Serge Brichet, président de la Mutualité fonction publique (MFP)

« Le risque dépendance n’est pas pris en compte dans la réforme de la PSC des agents publics »

Publié le 11 avril 2024 à 9h00

Louis Johen    Temps de lecture 4 minutes

Le dirigeant de la Mutualité fonction publique (MFP) revient sur la problématique de la prise en charge de la dépendance par les mutuelles de la fonction publique.

Pouvez-vous nous donner quelques chiffres concernant la prise en charge du risque dépendance par les mutuelles de la fonction publique ?

Cela fait plus de trente ans que les mutuelles de la fonction publique proposent la prise en charge du risque de perte d’autonomie dans leurs offres santé-prévoyance. Nous pouvons aujourd’hui estimer que près de 3,5 millions de personnes, actifs et retraités, sont couvertes en dépendance au niveau de la fonction publique. Pour les mutuelles, cela représente près de 170 M€ de cotisations encaissées en 2023. Et les prestations, qui représentent des rentes mensuelles comprises entre 120 et 520 € par mois, viennent compléter le régime obligatoire pour un coût très accessible d’environ 10 € par mois.

Vous pointez un risque de régression des droits des assurés en dépendance dans le contexte de la réforme de la PSC de la fonction publique, qu'en est-il ?

La réforme de la protection sociale complémentaire des agents du public s’est engagée de façon sectorisée avec les pouvoirs publics qui ont souhaité négocier d’abord le volet santé pour traiter ensuite le volet prévoyance. C’était une approche périlleuse selon les mutuelles de la fonction publique qui ont pour habitude de coupler la protection santé et prévoyance pour favoriser la mutualisation. Nous constatons aujourd’hui que le risque dépendance n’est pas pris en compte dans l’ordonnance qui pose la réforme PSC des agents publics. Pour la fonction publique d'État, des ajustements par ministère sont possibles mais uniquement à titre optionnel coupant court à la mutualisation des risques. Cela implique que tous les agents publics qui ont cotisé pour ce risque sont sous la menace d’avoir cotisé à perte puisque cette couverture ne se retrouvera pas dans le socle interministériel des nouveaux contrats.

Nous savons très bien que la mutualisation du risque en dépendance est la seule solution qui permet d’avoir des tarifs accessibles. Selon nos estimations, une prise en charge individuelle sans mutualisation du risque entre les populations majore de dix à treize fois le coût de la garantie.

Quelles sont vos actions pour faire une meilleure place à la dépendance dans la réforme de la PSC ?

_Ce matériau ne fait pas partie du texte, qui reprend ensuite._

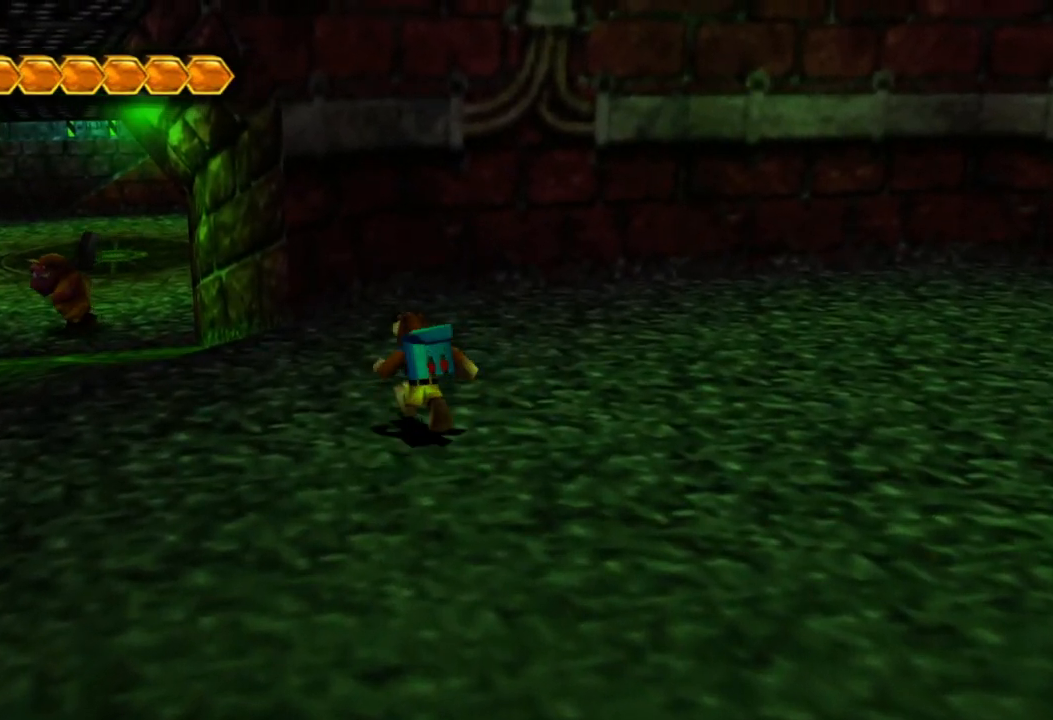
{"buttons": [], "left_stick": "up", "right_stick": "center", "events": []}
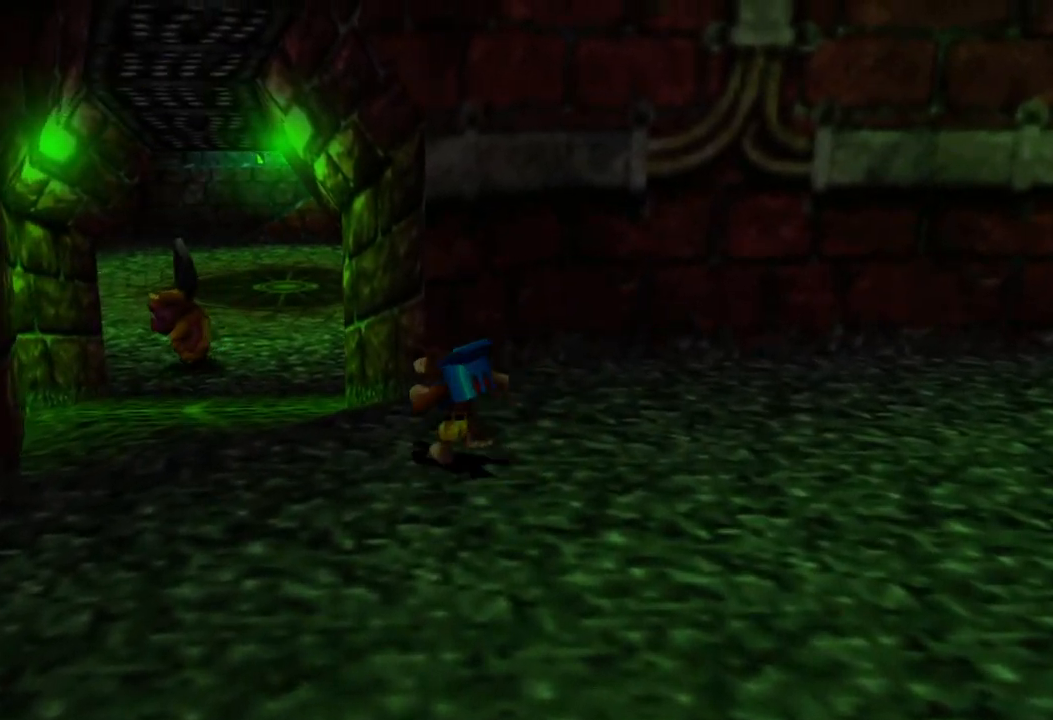
{"buttons": [], "left_stick": "up", "right_stick": "center", "events": []}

Avec la Fédération nationale de la Mutualité française (FNMF), nous faisons feu de tout bois pour sensibiliser le ministère de la Transformation et de la Fonction publiques à la prise en charge d’un risque qui a été oublié dès les premières écritures de la réforme. Nous travaillons également avec les fédérations syndicales, qui négocient directement avec le ministre et la Direction générale de l’administration et de la fonction publique (DGAFP). Et nous continuerons tant que la réforme ne sera pas entièrement bouclée.

Mais n’est-ce pas le problème de ces garanties annuelles qui peuvent s’éteindre à tout moment si l’assuré sort du contrat pour une raison ou une autre ?

Il est évident que des garanties annuelles portent le risque de ne pas être reproduites. Mais l’histoire des contrats des mutuelles démontre qu’il n’y a jamais eu de rupture depuis trente ans. J’entends qu’il faut certainement renforcer ces garanties par un système de financement plus pérenne pour éviter tout aléa de rupture mais c’est un système qui fonctionne et qui satisfait les adhérents.

Que pensez-vous de la proposition de la Mutualité française et de France assureurs de généraliser une garantie dépendance en l’adossant, dans un cadre obligatoire, à la complémentaire santé ?

Je partage complètement les propositions de la Mutualité française et de France assureurs. La dépendance est une dégradation de l’état de santé. C’est donc assez logique d’accoler ce risque à un contrat complémentaire santé et de le rendre obligatoire pour en mutualiser le coût.

Vous plaidez pour un financement public et solidaire de la dépendance, les mutuelles intervenant en complément. La piste du financement par la CSG-CRDS de l’épuration de la Cades est retardé, si ce n'est abandonné. Quel schéma préconisez-vous ?

À risque collectif, financement collectif. Mais la prise en charge publique ne permettra pas de résoudre à elle seule l’équation de la perte d’autonomie et les problèmes de capacité à créer des structures ad hoc, soutenir les aidants, ou encore former les personnels concernés. Il y a ce que peut faire le collectif et ce que les acteurs complémentaires que nous représentons peuvent proposer à leurs adhérents. C’est l’articulation de tous ces mécanismes qui permettra d’apporter une réponse pertinente, à l’image de ce que nous faisons en santé avec le régime obligatoire.